To measure salivary cortisol, the collection schedule will require participants to provide four 2-mL saliva samples for the baseline clinic visit (the first day with no intervention) and for each of the respective clinic visits (one saliva sample prior to the food/capsule consumption and three post-food consumption, at time intervals of 30, 60 and 90 minutes). The collection times are intended to reflect the activity in which L-THE reaches peak blood circulation post-pure 200 mg intake.5 Salivary cortisol levels peak approximately 20 minutes post-HPA axis activation; therefore, if stress is increased during the clinic visit, this will reflect the relationship between L-THE and stress. Participants will be instructed with a demonstration on how to provide saliva samples via the passive drool method following protocols described by McKune et al.30 (2014) that is to be collected over a 3-minute unstimulated period, wherein participants lean forward and passively let saliva fall into a collection tubule.30,37 Saliva samples will be stored in a freezer (−18 °C) until cortisol analysis.37 The time of collection is to be recorded for all samples. Salivary cortisol is to be measured by enzyme-linked immunosorbent assay kits purchased from a commercial supplier (Stratech Scientific APAC Pty, Ltd, Mona Vale, NSW, Australia) and analyzed in duplicate, based on the manufacturer’s instructions (Salimetrics, LLC, State College, PA, USA). Samples from the same participant will be tested using the same analysis kit to avoid between-person variability.

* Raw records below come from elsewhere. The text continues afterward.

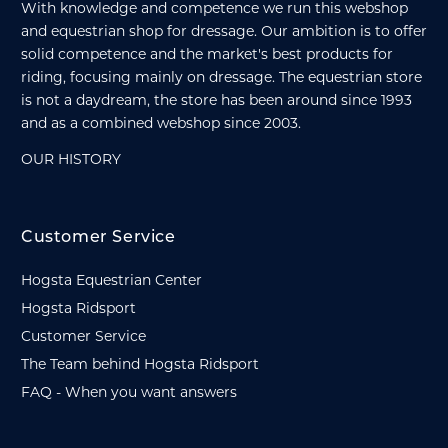
With knowledge and competence we run this webshop
and equestrian shop for dressage. Our ambition is to offer
solid competence and the market's best products for
riding, focusing mainly on dressage. The equestrian store
is not a daydream, the store has been around since 1993
and as a combined webshop since 2003.
OUR HISTORY
Customer Service
Hogsta Equestrian Center
Hogsta Ridsport
Customer Service
The Team behind Hogsta Ridsport
FAQ - When you want answers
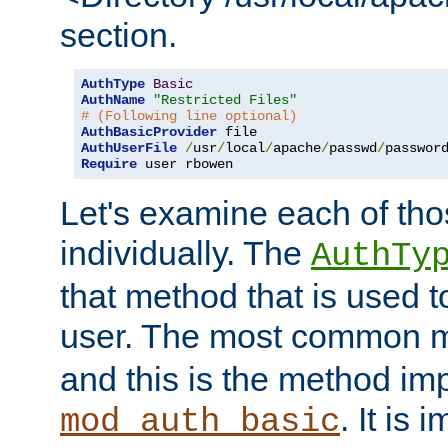
section.
AuthType
Basic
AuthName
"Restricted Files"
# (Following line optional)
AuthBasicProvider
AuthUserFile
/
usr
/
local
/
apache
/
passwd
/
Require
 user rbowen
Let's examine each of tho
individually. The
AuthTy
that method that is used t
user. The most common 
and this is the method i
. It is 
mod_auth_basic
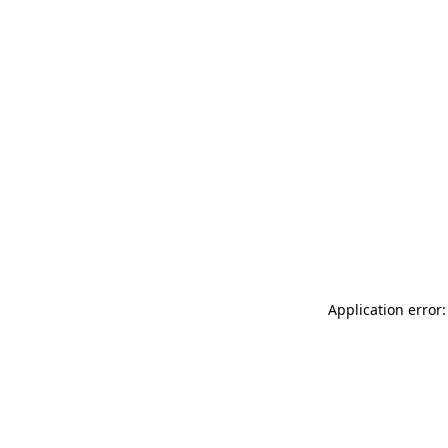
Application error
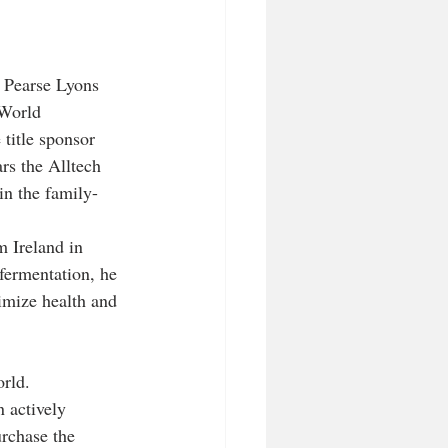
 Pearse Lyons 
 World 
title sponsor 
rs the Alltech 
in the family-
 Ireland in 
 fermentation, he 
imize health and 
rld. 
 actively 
urchase the 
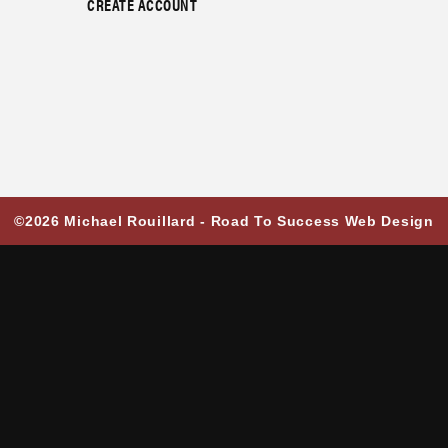
CREATE ACCOUNT
©2026 Michael Rouillard -
Road To Success Web Design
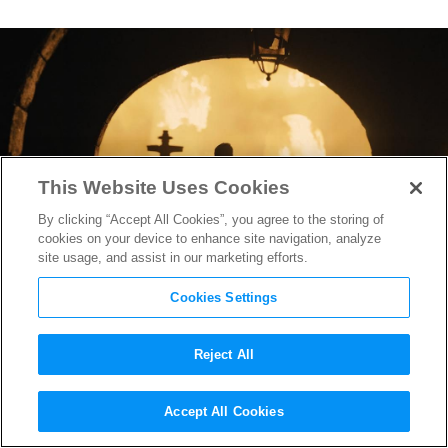
This Website Uses Cookies
By clicking “Accept All Cookies”, you agree to the storing of
cookies on your device to enhance site navigation, analyze
site usage, and assist in our marketing efforts.
Cookies Settings
Reject All
Screenwriter Krysty Wilson-
Accept All Cookies
Cairns on Helping Sam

The obtained HR and HRV R-R interval data will be exported from the HR monitors via the Elite HRV phone application (Elite HRV Inc, Asheville, NC, USA) for time domain and spectral HRV analysis using the Kubios HRV Standard 3.0.2 diagnostic device software and exported as a note file. All R-R interval artefacts will be manually corrected using previously described methods36 and the HF and LF HRV values will be log-transformed prior to analysis. Total area under the curve, the primary model for analysis for time effects for between-group time relationships for the entire 0−90 min block for salivary cortisol, BP, visual and all HR data will be analyzed using the repeated measures ANOVA. If data is not normally distributed, then the non-parametric equivalent will be applied. Level of significance will be set at alpha of 0.05. Data will be analyzed using the SPSS v25 (IBM Corp, Armonk, NY, USA).

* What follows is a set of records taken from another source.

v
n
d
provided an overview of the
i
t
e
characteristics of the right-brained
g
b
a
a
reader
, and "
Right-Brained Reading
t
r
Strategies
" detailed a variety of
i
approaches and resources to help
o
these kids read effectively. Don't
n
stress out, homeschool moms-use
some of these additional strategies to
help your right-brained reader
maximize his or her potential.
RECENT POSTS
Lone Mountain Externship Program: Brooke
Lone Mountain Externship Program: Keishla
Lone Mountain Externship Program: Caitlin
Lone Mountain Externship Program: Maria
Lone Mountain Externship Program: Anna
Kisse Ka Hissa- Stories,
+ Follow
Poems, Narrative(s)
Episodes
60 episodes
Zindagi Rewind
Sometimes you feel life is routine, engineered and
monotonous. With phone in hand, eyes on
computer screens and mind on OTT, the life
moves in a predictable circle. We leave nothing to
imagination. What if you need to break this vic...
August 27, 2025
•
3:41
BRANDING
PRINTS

In the event of a clinical trial adverse event (i.e. any untoward medical occurrence in a subject due to administered food product or external factor, without regard to the possibility of a causal relationship), the subject will cease taking the food product immediately and be withdrawn from the study. Further, the lead researchers will be responsible for ensuring the participant receives the relevant medical attention.